■ EXERCISE REQUIREMENTS ■
Every line of the data should be written out exactly, with the pictures left out.

■ DATASET CONTENT ■

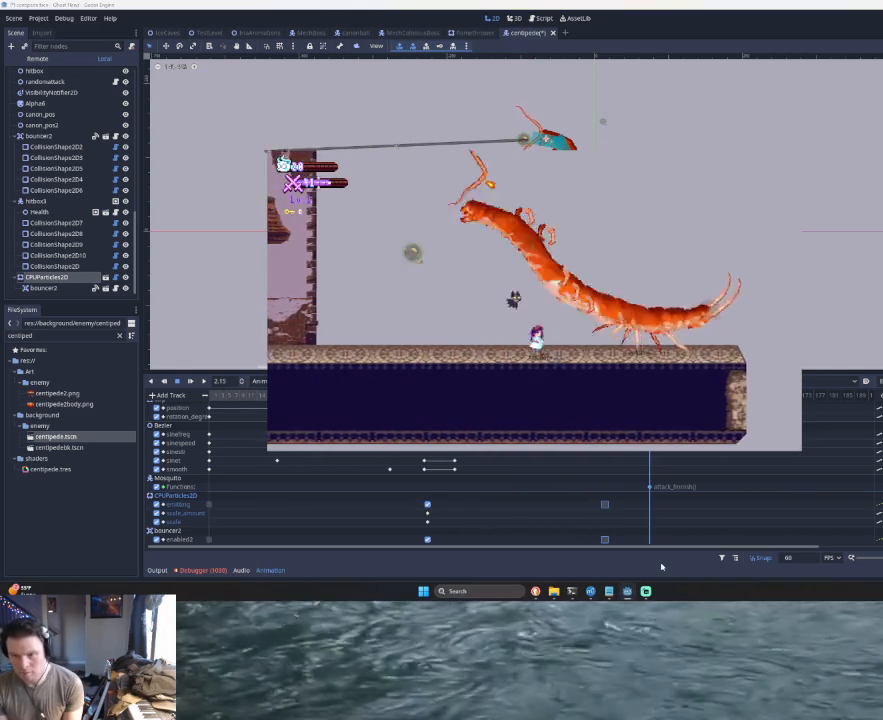
{"buttons": [], "left_stick": "center", "events": [[133, "L1", "up"], [233, "L1", "down"], [400, "L1", "up"]]}
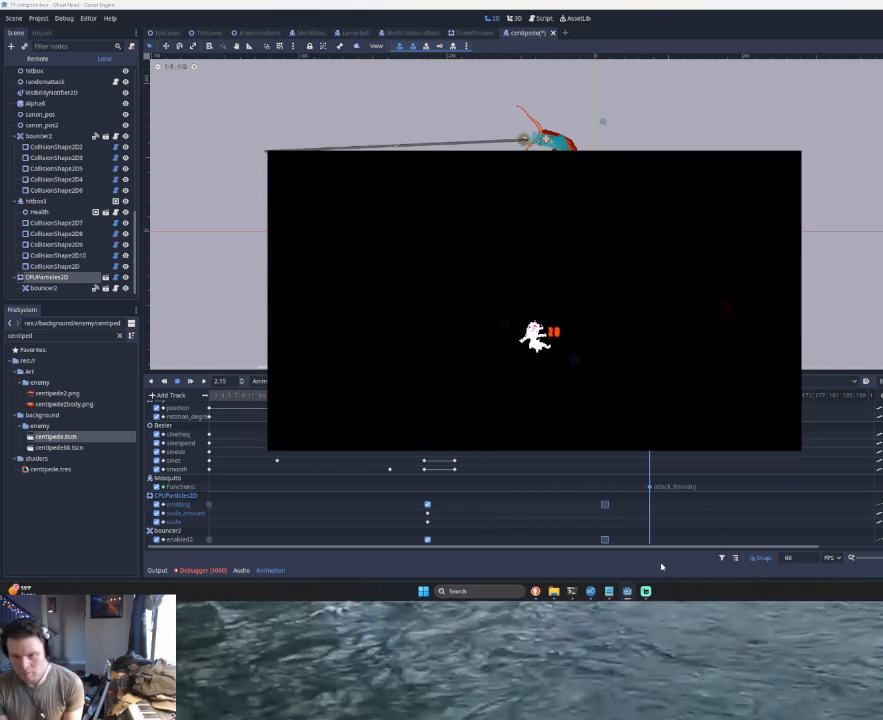
{"buttons": [], "left_stick": "center", "events": []}
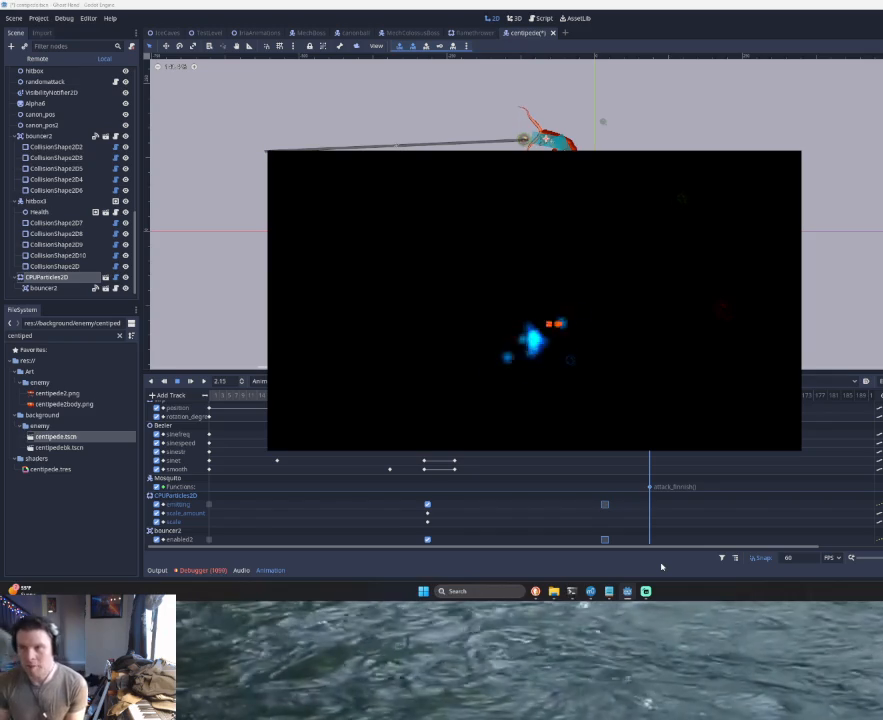
{"buttons": [], "left_stick": "center", "events": []}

■ TASK ANSWER ■
{"buttons": [], "left_stick": "center", "events": [[133, "L1", "up"], [233, "L1", "down"], [400, "L1", "up"]]}
{"buttons": [], "left_stick": "center", "events": []}
{"buttons": [], "left_stick": "center", "events": []}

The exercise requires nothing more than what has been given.